You changed your name. We are conducting this interview with you as Sevan Terziyan. Can you explain the reasoning behind this choice of name?
There is a special reason for my selection of this name. Prior to the genocide, my grandfather was in the cloth business. That’s where the last name comes from. Sevan, on the other hand, is the name of my folks’ youngest brother who was lost in the genocide.
1915 WAS NEVER AN EVENT THAT ENDED
Every family has a 1915 memory and a story that is told and retold. What is yours?
The first quarter of the 20th century was as deep and painful for us as it was for anyone else. The first generation who escaped the genocide, so my grandfather and his sibling, do not want to talk of it, and unless someone asks, they say nothing. What remains for us of what little he has relayed is that, as said by the great Marc Nisanyan, they became the “witnesses of their own deaths.” We can say that the brutality they witnessed as children during that time have shaped their statements which consist of ambiguous descriptions. For our folks, that is for “the remnants,” 1915 has never been an event over and done with. I do not think we emphasize this enough.
After 1915, there is a period from the dark depths of the nineties to our present day that accompanied the establishment of the modern republic, from the September 6-8 incidents to the September 12 coup. A hell for Armenians is not something that existed in the past. No, nor is it something that will come to be in the future. If we are looking for a hell, it has been with us for a long time now. This is a hell that we live in each day, and we breathe in its air. It is a hell that renews itself each moment. Living in this hell requires constant focus and education. To live writhing around in this hell, feeling the breath of its maker on your neck… If you can call this living at all…
What will you do now?
Truthfully, I do not know. This is a place of new beginnings for me. I believe in hope. We are living through a period in which war, bigotry, fascism, and totalitarianism have run amok. At this point, everyone needs to contribute and do their part. To my mind, the most important aspect of this is activism.
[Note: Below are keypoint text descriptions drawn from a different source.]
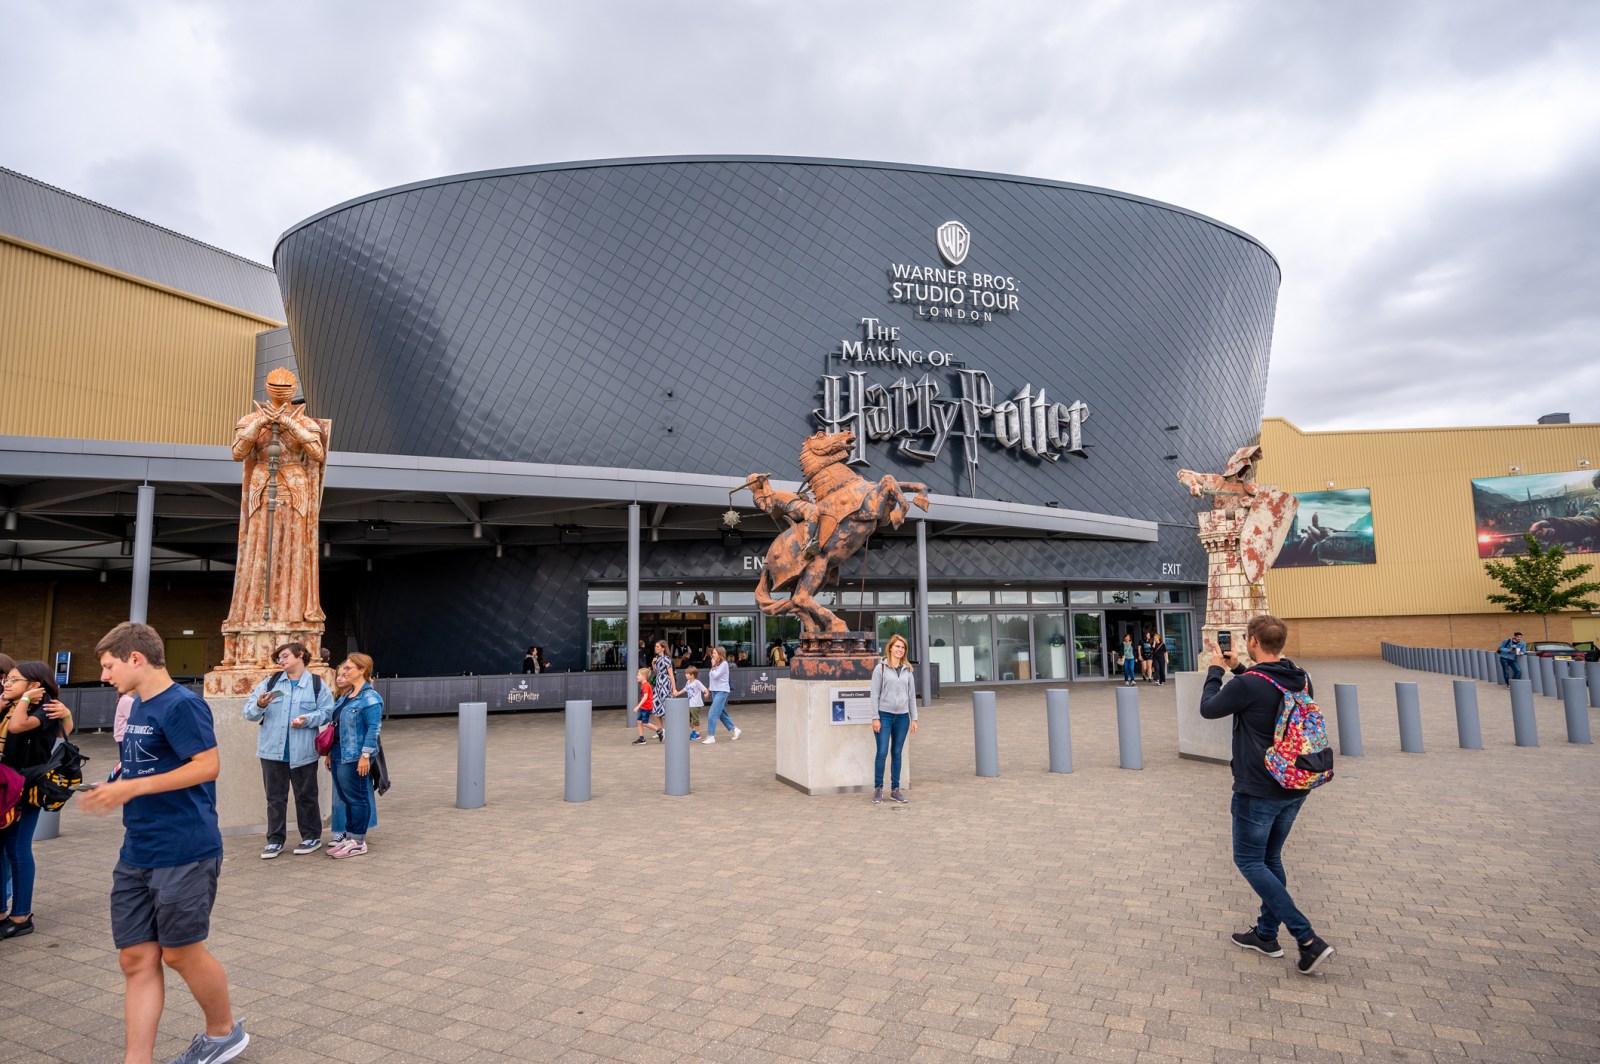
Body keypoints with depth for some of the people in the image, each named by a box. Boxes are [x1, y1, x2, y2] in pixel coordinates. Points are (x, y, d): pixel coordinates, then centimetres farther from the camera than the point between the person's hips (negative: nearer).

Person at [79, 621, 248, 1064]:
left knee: (180, 952, 5)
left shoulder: (182, 704, -15)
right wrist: (115, 787, 8)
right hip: (136, 856, 8)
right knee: (137, 958, 8)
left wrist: (131, 788, -22)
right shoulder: (136, 707, 13)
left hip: (184, 853, -8)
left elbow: (207, 765, -21)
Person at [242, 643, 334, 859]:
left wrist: (308, 719, -19)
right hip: (273, 750, 3)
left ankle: (311, 837, 20)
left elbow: (326, 712, -2)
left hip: (303, 752, -2)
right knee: (275, 798, 9)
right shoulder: (270, 682, 7)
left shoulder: (316, 684, 1)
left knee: (306, 796, 8)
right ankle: (275, 840, 20)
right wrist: (259, 706, -18)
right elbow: (248, 710, 3)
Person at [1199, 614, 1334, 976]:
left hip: (1258, 792, -8)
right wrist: (1238, 670, 17)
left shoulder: (1248, 684, -23)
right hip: (1294, 788, 8)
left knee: (1250, 861, 6)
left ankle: (1308, 940, 0)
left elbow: (1208, 708, -7)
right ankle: (1266, 934, 30)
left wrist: (1215, 670, 6)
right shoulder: (1302, 679, 0)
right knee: (1270, 858, 20)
Here, I will continue to be active, to be an opposing force, and to write bad poetry.
*Ahparig is an Armenian word meaning “brother.”
** September 12 is the date of the 1980 military coup in Turkey.
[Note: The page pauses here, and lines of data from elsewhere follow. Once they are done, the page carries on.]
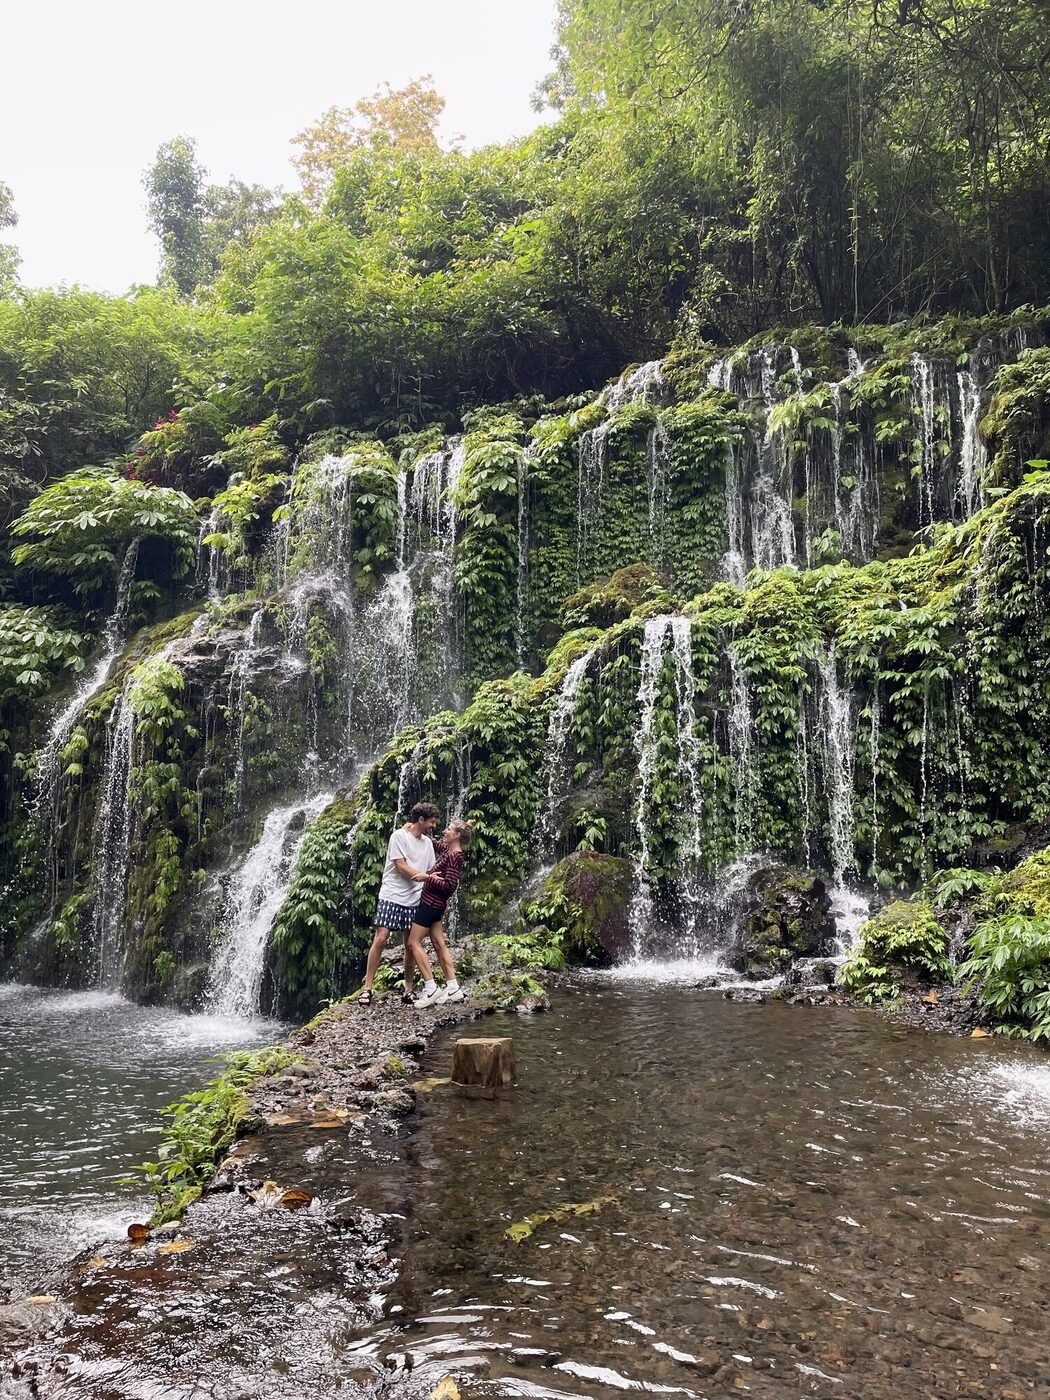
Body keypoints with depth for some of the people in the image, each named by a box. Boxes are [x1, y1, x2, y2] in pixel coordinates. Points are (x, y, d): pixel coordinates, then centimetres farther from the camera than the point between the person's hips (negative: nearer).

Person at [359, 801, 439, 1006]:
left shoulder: (427, 842, 12)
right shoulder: (399, 836, -7)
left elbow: (432, 871, 13)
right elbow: (401, 867, -13)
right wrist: (425, 876, -14)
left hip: (414, 901, 6)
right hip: (392, 897, -6)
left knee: (411, 944, 5)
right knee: (380, 939, -10)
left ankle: (408, 989, 14)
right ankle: (367, 988, -4)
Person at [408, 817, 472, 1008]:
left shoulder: (454, 856, -20)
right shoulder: (447, 849, 7)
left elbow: (449, 886, -24)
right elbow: (431, 842, 24)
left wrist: (427, 878, -22)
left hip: (431, 902, -9)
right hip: (436, 903, 9)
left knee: (414, 942, -4)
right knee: (439, 944, 10)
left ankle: (431, 989, -7)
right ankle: (453, 988, 11)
*Aris Nalci: He began to work at Agos in 1998 with Hrant Dink and his colleagues. He took on various roles as news director, editor, and editor-in-chief. He presented programs on IMC television and for some time took on the position of news director. In the same period, he worked as the editor and presenter of Gamurc – Kopru, Turkey’s first program about minorities which continues on ARTI TV. At various civil society organizations, Nalci worked in the field of minority rights, created exhibitions, and wrote reports. He is one of the editors of the book “1965.” He is also the translator of the book “Paramazlar,” published by Evrensel and Kor publications.